Steel panics, because he never makes free throws, but instead of just tossing out the grenade himself, little brother Martin coaches Shaq through it. “Bend your knees and follow through,” he says. Steel takes the shot…
It’s good, and over forty seconds of screen time later, the grenade goes off, killing the dude who threw it, Â and HOLY MOTHER OF GOD, DID THIS MOVIE’S CLIMAX JUST TURN ON A CRAPPY META-JOKE ABOUT THE STAR’S OTHER JOB?
Yes. Yes, it did.
There are people who will say this movie is bad. It not, really. It’s worse. It’s mediocre. There’s nothing so obviously, laughably awful as the “space” fight in Superman IV where both men are clearly wrestling on a matted-out floor or talking in space. But that’s partly because the film is never ambitious enough to try something on that scale.
It plays out, both in the scope of the script and in its storytelling style both visual and verbal, as a television movie. And not even a good television movie, but one of those late 70’s Universal monstrosities with a mind-numbingly repetitive musical score. Not surprising since Kenneth Johnson spent his career in network television, but disappointing. The characters are paper-thin and the acting is uniformly bad. You can kind of forgive Shaq, because he’s not really an actor. For much of the movie, he’s more like a really tall puppy…
Nelson, Gish, Roundtree and Napier (who turned out to not be the villain–what the hell is that about?) do okay with their roles, but they’re obviously just there to get a paycheck.
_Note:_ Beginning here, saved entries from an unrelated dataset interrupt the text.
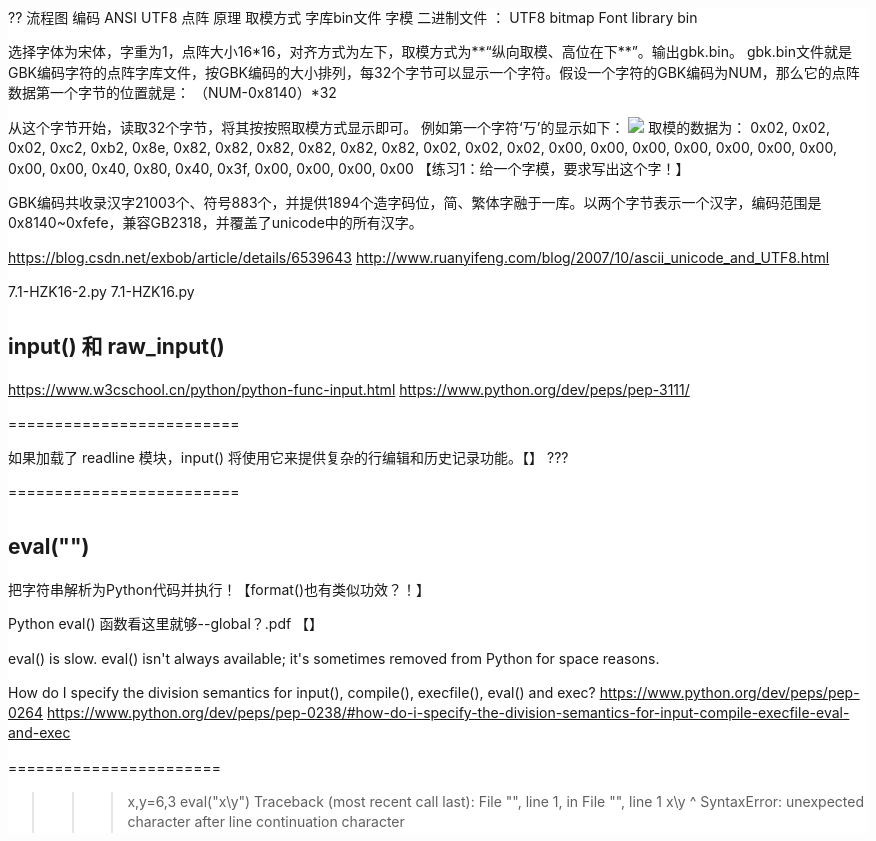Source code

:   ?? 流程图  编码  ANSI UTF8   点阵 原理 取模方式 字库bin文件 字模 二进制文件 ：  UTF8   bitmap   Font library bin

选择字体为宋体，字重为1，点阵大小16\*16，对齐方式为左下，取模方式为**“纵向取模、高位在下**”。输出gbk.bin。
gbk.bin文件就是GBK编码字符的点阵字库文件，按GBK编码的大小排列，每32个字节可以显示一个字符。假设一个字符的GBK编码为NUM，那么它的点阵数据第一个字节的位置就是：
（NUM-0x8140）\*32

从这个字节开始，读取32个字节，将其按按照取模方式显示即可。
例如第一个字符‘丂’的显示如下：
![](vx_images/503911110258.png)
取模的数据为：
0x02, 0x02, 0x02, 0xc2, 0xb2, 0x8e, 0x82, 0x82, 0x82, 0x82, 0x82, 0x82, 0x02, 0x02, 0x02, 0x00, 0x00, 0x00, 0x00, 0x00, 0x00, 0x00, 0x00, 0x00, 0x40, 0x80, 0x40, 0x3f, 0x00, 0x00, 0x00, 0x00
【练习1：给一个字模，要求写出这个字！】

GBK编码共收录汉字21003个、符号883个，并提供1894个造字码位，简、繁体字融于一库。以两个字节表示一个汉字，编码范围是0x8140~0xfefe，兼容GB2318，并覆盖了unicode中的所有汉字。

https://blog.csdn.net/exbob/article/details/6539643
http://www.ruanyifeng.com/blog/2007/10/ascii_unicode_and_UTF8.html


7.1-HZK16-2.py
7.1-HZK16.py


## input() 和 raw_input()
https://www.w3cschool.cn/python/python-func-input.html
https://www.python.org/dev/peps/pep-3111/


=========================

如果加载了 readline 模块，input() 将使用它来提供复杂的行编辑和历史记录功能。【】 ???

=========================

## eval("")

把字符串解析为Python代码并执行！【format()也有类似功效？！】

Python eval() 函数看这里就够--global？.pdf 【】


eval() is slow.
eval() isn't always available; it's sometimes removed from Python for space reasons.

How do I specify the division semantics for input(), compile(), execfile(), eval() and exec?
https://www.python.org/dev/peps/pep-0264
https://www.python.org/dev/peps/pep-0238/#how-do-i-specify-the-division-semantics-for-input-compile-execfile-eval-and-exec

=======================
>>> x,y=6,3
>>> eval("x\y")
Traceback (most recent call last):
  File "<stdin>", line 1, in <module>
  File "<string>", line 1
    x\y
      ^
SyntaxError: unexpected character after line continuation character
Everyone else is pretty awful, although the guy who plays Slats, the scenery-chewing gang leader, has a couple of good moments.
So that’s it, the last gasp of Superman on the big screen. I’m not really sure what to do next week, having spent so long talking just about Superman. I feel I should do something comics or superhero related, given the theme of the blog. I have two movies I’m considering right now, neither of which was based on an actual comics property, although they were clearly inspired by comics. One is a superhero, and one is not. Which should I choose?